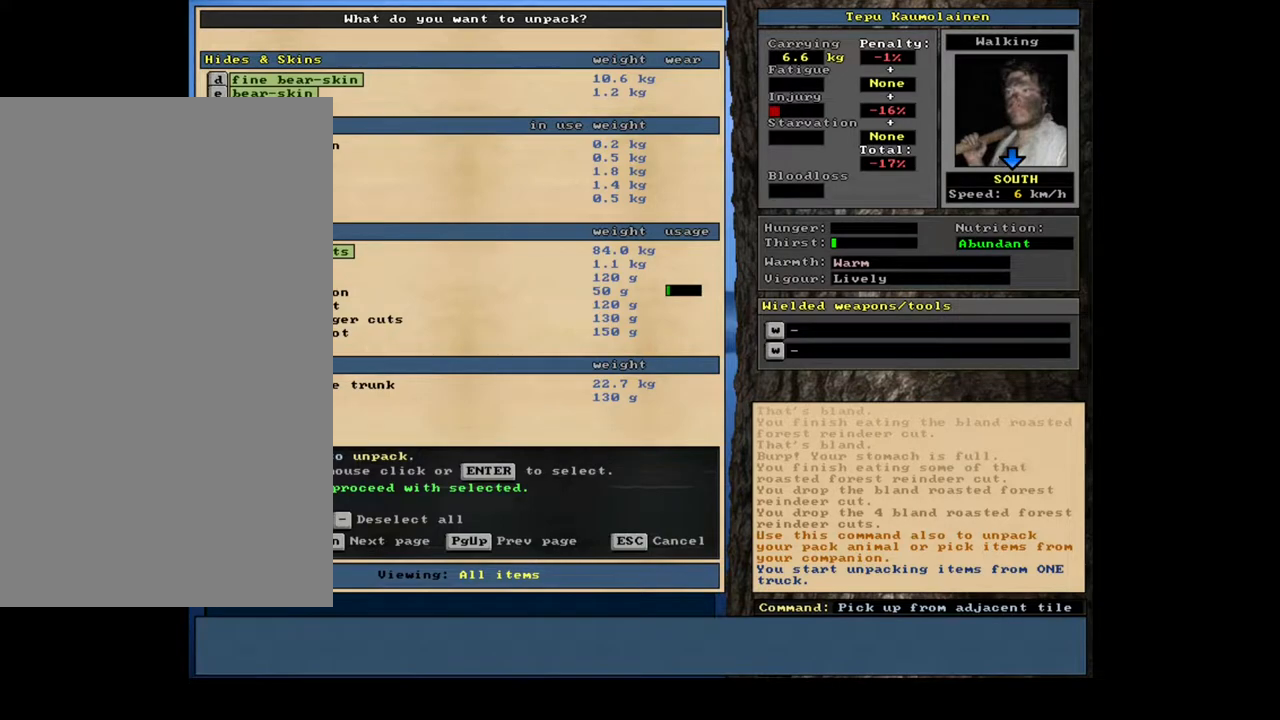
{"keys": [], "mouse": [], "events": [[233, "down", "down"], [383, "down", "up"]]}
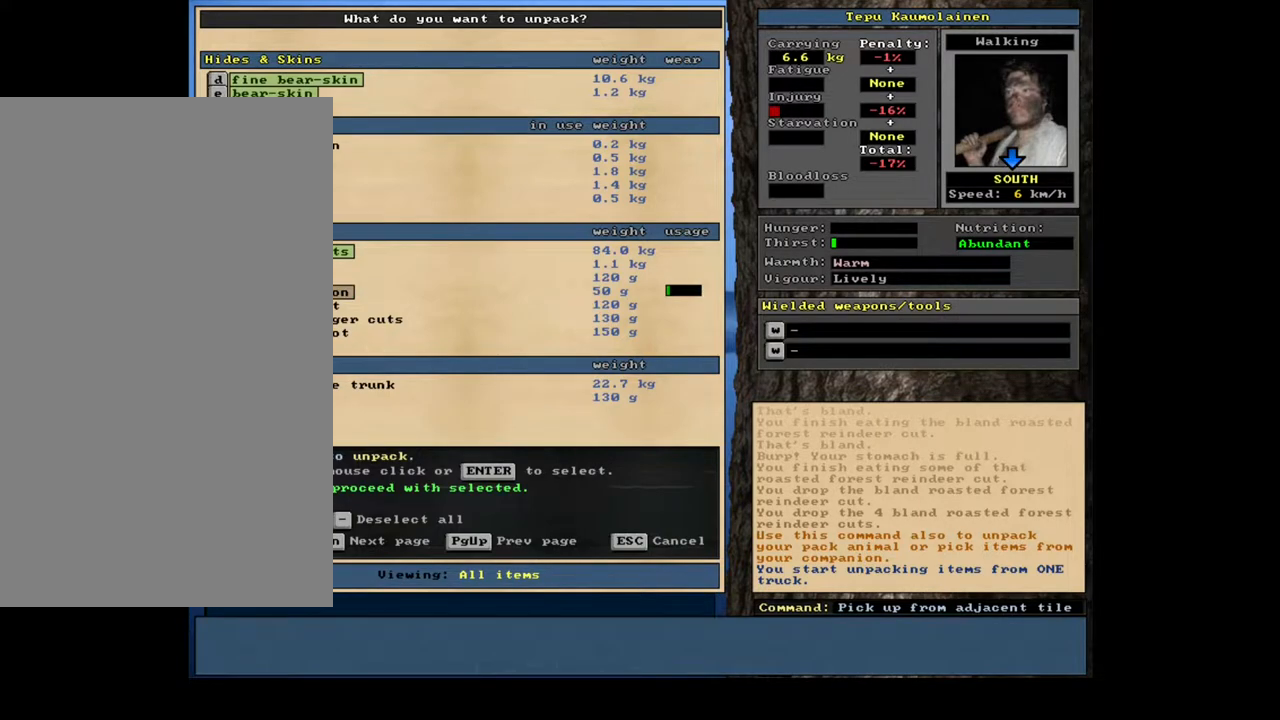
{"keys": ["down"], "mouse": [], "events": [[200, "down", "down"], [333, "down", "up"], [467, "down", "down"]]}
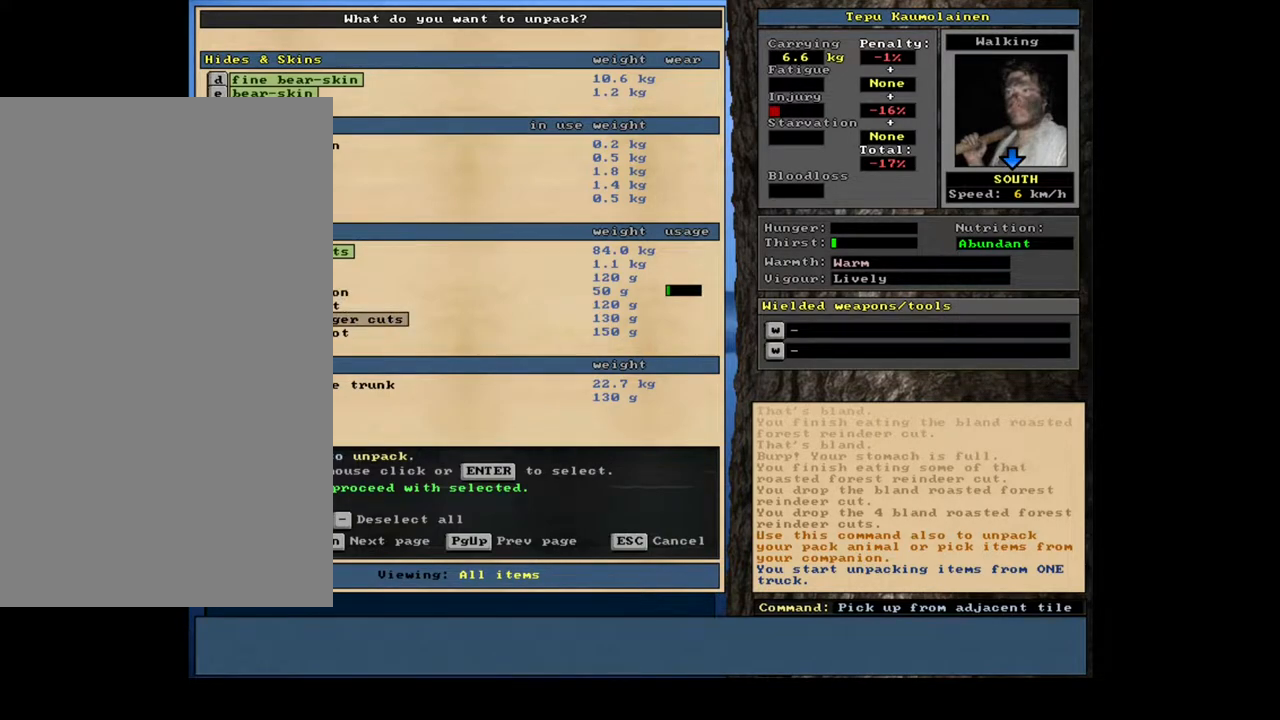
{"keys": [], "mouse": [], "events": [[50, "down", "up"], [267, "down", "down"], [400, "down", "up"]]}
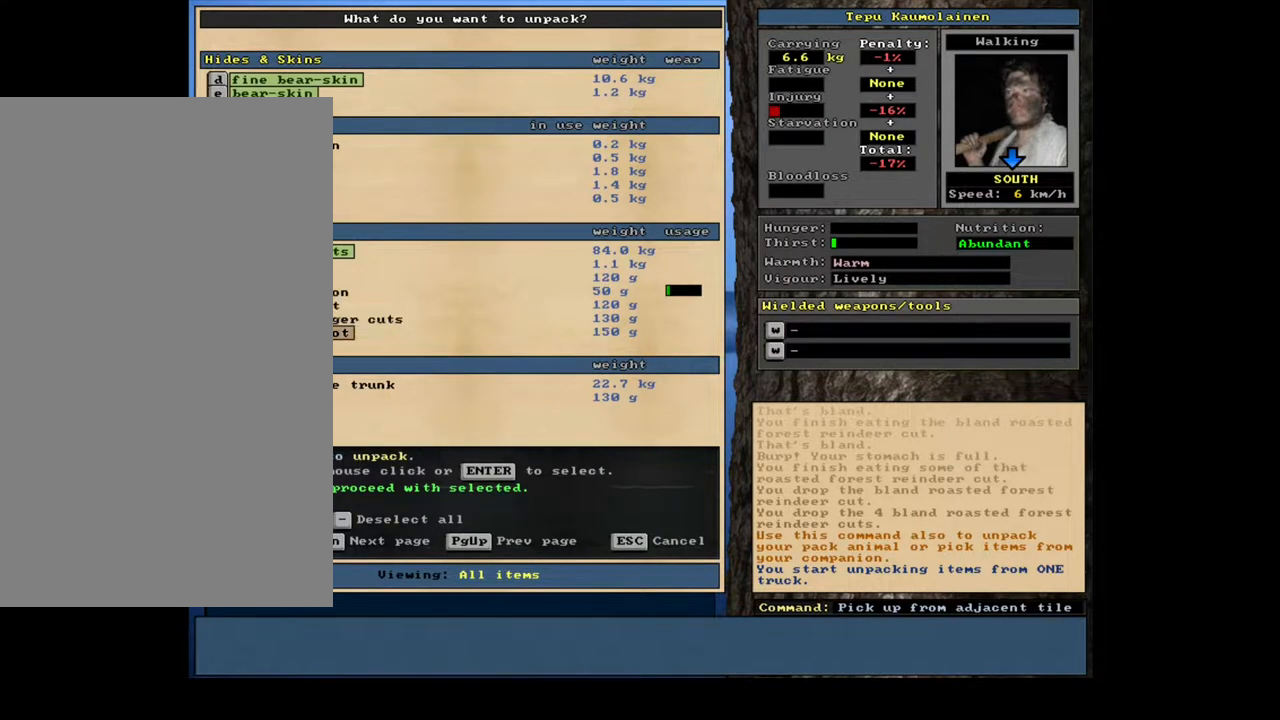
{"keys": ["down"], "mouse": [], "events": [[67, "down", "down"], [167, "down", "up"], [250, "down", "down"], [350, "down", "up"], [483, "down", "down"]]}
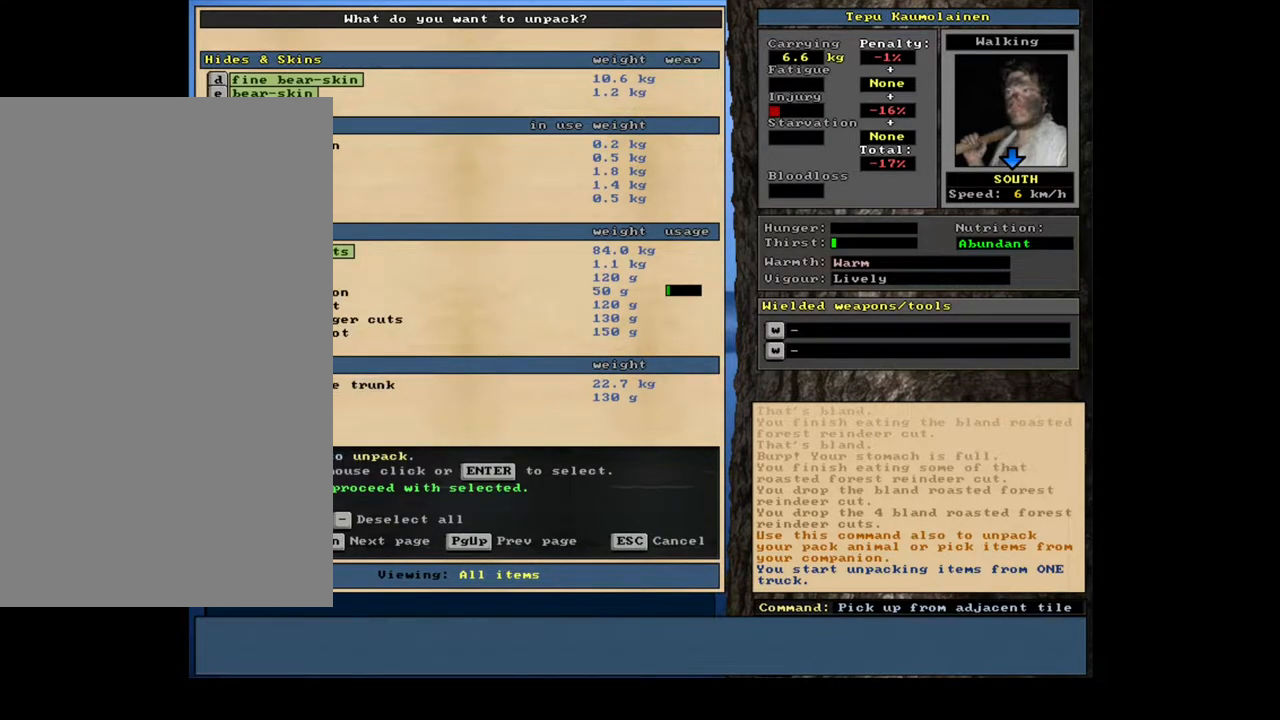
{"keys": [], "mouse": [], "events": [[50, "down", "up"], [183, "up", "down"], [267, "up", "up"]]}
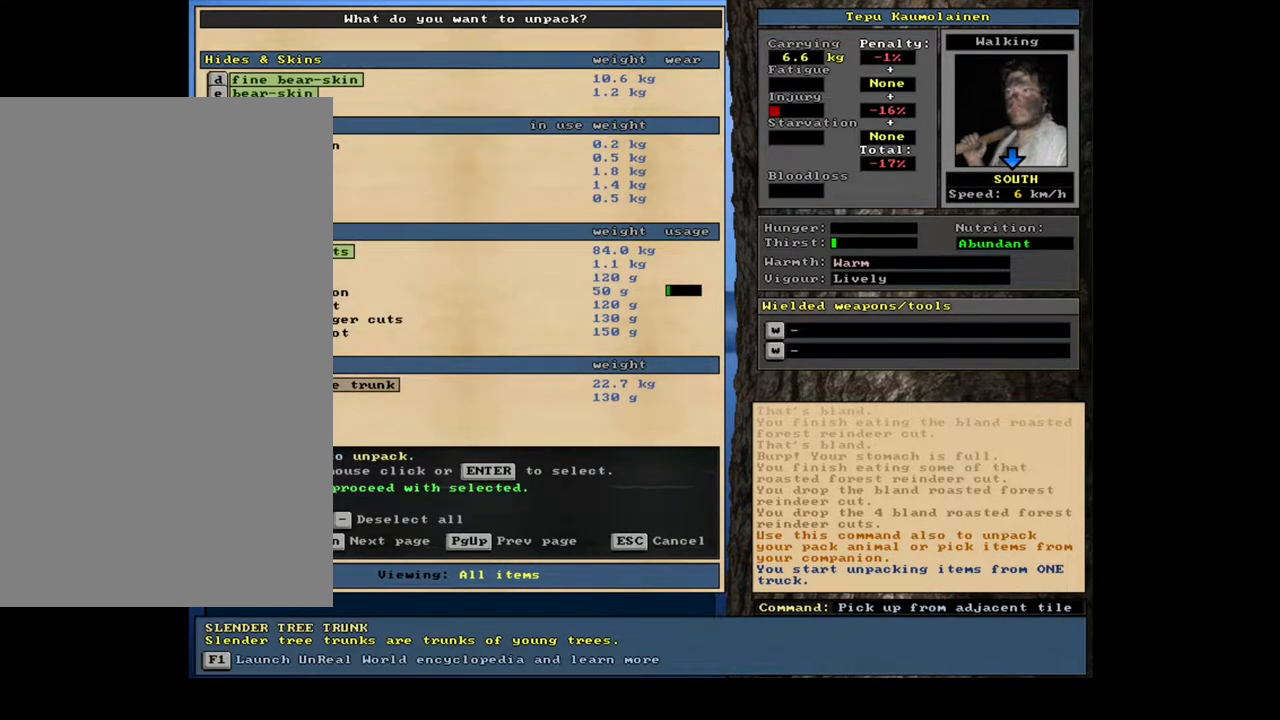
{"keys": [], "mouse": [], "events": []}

▬▬▬▬▬▬

* [Task to carry out]:
The copy should match each line above exactly and contain no images.

* [Finished exercise]:
{"keys": [], "mouse": [], "events": [[233, "down", "down"], [383, "down", "up"]]}
{"keys": ["down"], "mouse": [], "events": [[200, "down", "down"], [333, "down", "up"], [467, "down", "down"]]}
{"keys": [], "mouse": [], "events": [[50, "down", "up"], [267, "down", "down"], [400, "down", "up"]]}
{"keys": ["down"], "mouse": [], "events": [[67, "down", "down"], [167, "down", "up"], [250, "down", "down"], [350, "down", "up"], [483, "down", "down"]]}
{"keys": [], "mouse": [], "events": [[50, "down", "up"], [183, "up", "down"], [267, "up", "up"]]}
{"keys": [], "mouse": [], "events": []}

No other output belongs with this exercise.